Tarea asignada 1: Según el artículo sobre la Ley de Montes, ¿qué porcentaje de las existencias de toda España atesoran los montes de Castilla y León?
Tarea asignada 2: Devuelve sin cambios el fragmento del artículo sobre la Ley de Montes que empieza con "El proyecto de" y sigue hasta "de utilidad pública.".

Texto de origen:
○ ○ ○ ○ ○

Domingo, 30-11-08
F. HERAS
El Sabinar de Calatañazor. en Soria, declarado Reserva Natural
H. DÍAZ
VALLADOLID.Garantizar la conservación y el fomento del patrimonio forestal de la región. Éste es el principal objetivo que persigue la futura Ley de Montes, cuyo anteproyecto ha sido presentado recientemente en las Cortes tras su aprobación en Consejo de Gobierno el pasado mes de octubre.
La nueva normativa pretende adaptar la Ley básica nacional,que data de 2003 pero que fue posteriormente modificada en 2006. Para ello se ha propuesto como eje básico trabajar en el fomento de una gestión forestal sostenible que el Gobierno regional entiende como «el aprovechamiento y uso de los montes de forma que permita mantener su biodiversidad, productividad, vitalidad, potencialidad y capacidad de regeneración, para atender ahora y en el futuro, sus funciones ecológicas, económicas y sociales». Con el fin de que el monte se convierta en un motor de desarrollo rural fija, entre sus principales novedades, según explicó la consejera de Medio Ambiente, María Jesús Ruiz, durante su presentación, la creación del «monte protegido», una figura con la que se quiere dar un tratamiento especial a aquellos montes de la Comunidad que tienen determinadas características medioambientales que requieren una conservación especial y que están catalogados por su riqueza forestal.
Los montes de Castilla y León atesoran aproximadamente 154 millones de metros cúbicos, lo que supone el 26 por ciento de las existencias de toda España. Destacan en ellos, entre otros aprovechamientos, la recolecta de piñones y castañas, cuya producción anual supera las tres mil toneladas, respectivamente, mientras que en el caso de las setas alcanza las 15.800, según los datos que maneja la Consejería de Medio Ambiente y que a la vez se traduce, sólo en el caso del sector micológico, en el creación de unos 15.000 puestos de trabajo directos estacionales, lo que da cuenta de la importancia del sector forestal en el desarrollo rural. Otras de las novedades que pretende introducir la futura normativa son la puesta en marcha de un Fondo Forestal de Castilla y León y la creación del Consejo de Montes. Este último se tratará de un órgano de consulta de la Administración regional, cuyo contenido se desarrollará mediante un reglamento tras la aprobación de la ley. Asimismo se pretende la modificación del porcentaje derivado de subastas y cortas, que pasará del 15 al 20 por ciento para las instituciones, de manera que se destinen a inversiones directas en los montes -en este momento, el titular de los montes percibe un 85 por ciento y el resto se destina a ayuntamientos y la Junta-. Un incremento del porcentaje con el que está de acuerdo el Grupo Socialista en las Cortes, que sin embargo reclama «más participación «en calidad y cantidad» a los consistorios propietarios de montes de tal forma que la ley les permita decidir en qué repercutir ese dinero procedente de los recursos forestales.
El proyecto de ley de Montes se estructura en una exposición de motivos, siete títulos desarrollados en 125 artículos, diez disposiciones adicionales y una transitoria, donde, entre otras cosas, se recogen el concepto básico de montes, la defensa y consolidación de la propiedad pública, la planificación, el régimen aplicable a los aprovechamientos, el régimen de conservación y protección y el fomento de los montes de utilidad pública.

○ ○ ○ ○ ○

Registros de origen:
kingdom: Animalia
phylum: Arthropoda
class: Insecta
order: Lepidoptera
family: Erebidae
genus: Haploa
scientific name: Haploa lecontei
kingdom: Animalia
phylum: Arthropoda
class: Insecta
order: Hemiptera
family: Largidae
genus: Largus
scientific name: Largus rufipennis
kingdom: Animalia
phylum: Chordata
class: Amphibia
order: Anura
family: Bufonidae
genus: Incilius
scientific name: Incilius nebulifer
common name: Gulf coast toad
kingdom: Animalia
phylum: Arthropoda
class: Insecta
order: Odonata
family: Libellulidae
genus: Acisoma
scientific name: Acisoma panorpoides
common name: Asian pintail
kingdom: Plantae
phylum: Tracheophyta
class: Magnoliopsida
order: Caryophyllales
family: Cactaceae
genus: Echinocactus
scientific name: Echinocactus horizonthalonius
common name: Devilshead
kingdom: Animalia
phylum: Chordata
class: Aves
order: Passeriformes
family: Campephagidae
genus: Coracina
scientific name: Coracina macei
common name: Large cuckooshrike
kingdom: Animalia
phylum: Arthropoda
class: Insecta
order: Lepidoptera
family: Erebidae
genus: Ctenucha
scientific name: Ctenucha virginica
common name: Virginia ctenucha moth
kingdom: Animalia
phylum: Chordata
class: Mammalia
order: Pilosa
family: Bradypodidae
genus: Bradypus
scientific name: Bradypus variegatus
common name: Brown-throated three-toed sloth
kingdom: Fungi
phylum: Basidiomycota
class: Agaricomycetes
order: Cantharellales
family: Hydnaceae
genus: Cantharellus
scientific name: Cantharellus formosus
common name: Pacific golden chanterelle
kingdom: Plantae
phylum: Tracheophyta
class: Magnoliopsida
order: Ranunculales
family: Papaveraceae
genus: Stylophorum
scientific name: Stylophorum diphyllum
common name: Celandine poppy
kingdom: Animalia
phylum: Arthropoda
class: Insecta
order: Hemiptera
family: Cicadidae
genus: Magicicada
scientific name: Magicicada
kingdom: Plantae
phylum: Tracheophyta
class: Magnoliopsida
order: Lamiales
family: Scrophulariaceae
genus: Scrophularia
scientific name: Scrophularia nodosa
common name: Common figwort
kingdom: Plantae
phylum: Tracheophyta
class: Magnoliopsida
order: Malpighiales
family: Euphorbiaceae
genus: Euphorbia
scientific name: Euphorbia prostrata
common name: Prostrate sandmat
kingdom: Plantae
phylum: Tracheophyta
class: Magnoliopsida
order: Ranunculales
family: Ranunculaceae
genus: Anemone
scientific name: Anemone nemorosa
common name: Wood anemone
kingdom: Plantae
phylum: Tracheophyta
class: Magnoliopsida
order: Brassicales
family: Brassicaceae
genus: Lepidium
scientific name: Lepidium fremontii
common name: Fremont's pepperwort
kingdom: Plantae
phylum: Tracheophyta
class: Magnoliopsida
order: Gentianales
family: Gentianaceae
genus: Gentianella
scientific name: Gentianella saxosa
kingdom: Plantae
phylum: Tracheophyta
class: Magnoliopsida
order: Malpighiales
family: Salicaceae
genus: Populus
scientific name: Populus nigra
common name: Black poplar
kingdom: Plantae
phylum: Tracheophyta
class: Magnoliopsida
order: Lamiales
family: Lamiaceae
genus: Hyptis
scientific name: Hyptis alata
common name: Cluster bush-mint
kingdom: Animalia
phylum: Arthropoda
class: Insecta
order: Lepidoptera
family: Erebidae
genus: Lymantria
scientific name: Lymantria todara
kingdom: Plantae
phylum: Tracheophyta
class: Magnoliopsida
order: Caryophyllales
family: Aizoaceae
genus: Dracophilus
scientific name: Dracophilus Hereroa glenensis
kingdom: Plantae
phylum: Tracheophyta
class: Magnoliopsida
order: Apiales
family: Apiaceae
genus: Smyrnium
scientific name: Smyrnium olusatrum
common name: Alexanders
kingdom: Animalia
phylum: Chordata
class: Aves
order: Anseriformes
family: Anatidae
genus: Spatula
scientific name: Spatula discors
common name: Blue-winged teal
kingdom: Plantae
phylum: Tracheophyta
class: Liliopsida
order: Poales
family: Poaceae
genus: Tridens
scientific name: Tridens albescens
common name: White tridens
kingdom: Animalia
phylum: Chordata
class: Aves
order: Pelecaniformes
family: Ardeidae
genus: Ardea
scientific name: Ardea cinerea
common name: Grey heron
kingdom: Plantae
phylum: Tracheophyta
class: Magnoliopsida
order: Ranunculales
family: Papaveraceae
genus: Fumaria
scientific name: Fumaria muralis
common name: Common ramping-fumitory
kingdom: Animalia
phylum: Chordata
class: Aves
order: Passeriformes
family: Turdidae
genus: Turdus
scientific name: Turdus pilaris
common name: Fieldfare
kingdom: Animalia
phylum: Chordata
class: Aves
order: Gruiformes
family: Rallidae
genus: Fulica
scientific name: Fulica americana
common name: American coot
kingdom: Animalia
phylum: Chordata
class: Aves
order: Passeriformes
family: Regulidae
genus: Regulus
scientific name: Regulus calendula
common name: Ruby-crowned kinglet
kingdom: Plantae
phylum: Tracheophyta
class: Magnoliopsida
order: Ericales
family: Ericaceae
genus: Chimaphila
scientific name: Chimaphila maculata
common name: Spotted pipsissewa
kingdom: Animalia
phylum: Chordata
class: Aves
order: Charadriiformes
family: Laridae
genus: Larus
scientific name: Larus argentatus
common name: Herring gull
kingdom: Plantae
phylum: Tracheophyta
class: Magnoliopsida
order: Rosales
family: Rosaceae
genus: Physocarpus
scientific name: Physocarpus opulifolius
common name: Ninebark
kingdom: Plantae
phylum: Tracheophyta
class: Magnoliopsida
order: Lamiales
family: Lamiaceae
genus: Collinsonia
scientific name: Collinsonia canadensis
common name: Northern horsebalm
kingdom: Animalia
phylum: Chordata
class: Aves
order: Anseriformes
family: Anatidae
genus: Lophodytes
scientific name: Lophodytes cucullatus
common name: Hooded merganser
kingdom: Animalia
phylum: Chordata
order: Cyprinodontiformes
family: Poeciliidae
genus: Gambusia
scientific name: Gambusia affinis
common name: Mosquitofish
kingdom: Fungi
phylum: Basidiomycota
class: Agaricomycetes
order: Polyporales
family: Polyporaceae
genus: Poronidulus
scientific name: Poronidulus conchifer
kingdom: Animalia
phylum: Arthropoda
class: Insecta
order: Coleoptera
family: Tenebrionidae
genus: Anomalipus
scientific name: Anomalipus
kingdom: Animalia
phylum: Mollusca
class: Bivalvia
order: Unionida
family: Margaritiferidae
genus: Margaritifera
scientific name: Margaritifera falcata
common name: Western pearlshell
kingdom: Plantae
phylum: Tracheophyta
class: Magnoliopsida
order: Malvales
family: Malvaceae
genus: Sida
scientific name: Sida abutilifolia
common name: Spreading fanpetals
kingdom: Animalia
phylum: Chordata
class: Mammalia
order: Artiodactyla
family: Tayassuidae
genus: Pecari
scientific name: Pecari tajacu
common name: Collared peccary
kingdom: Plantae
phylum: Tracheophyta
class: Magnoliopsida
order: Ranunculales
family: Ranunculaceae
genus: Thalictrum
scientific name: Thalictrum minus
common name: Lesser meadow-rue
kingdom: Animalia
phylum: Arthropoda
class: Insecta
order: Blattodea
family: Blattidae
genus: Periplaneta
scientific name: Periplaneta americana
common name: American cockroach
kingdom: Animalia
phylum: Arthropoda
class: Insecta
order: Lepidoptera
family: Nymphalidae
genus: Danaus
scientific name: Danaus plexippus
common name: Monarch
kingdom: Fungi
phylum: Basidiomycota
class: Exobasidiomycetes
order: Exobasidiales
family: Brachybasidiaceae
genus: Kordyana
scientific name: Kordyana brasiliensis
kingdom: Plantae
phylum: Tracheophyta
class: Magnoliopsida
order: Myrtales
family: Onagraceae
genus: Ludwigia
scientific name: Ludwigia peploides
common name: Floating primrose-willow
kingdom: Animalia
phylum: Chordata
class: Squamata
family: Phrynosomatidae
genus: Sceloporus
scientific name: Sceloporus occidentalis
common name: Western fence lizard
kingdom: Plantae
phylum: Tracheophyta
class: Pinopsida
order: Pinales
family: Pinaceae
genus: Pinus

○ ○ ○ ○ ○

Solución escrita 1: El 26 por ciento.

Solución escrita 2:
El proyecto de ley de Montes se estructura en una exposición de motivos, siete títulos desarrollados en 125 artículos, diez disposiciones adicionales y una transitoria, donde, entre otras cosas, se recogen el concepto básico de montes, la defensa y consolidación de la propiedad pública, la planificación, el régimen aplicable a los aprovechamientos, el régimen de conservación y protección y el fomento de los montes de utilidad pública.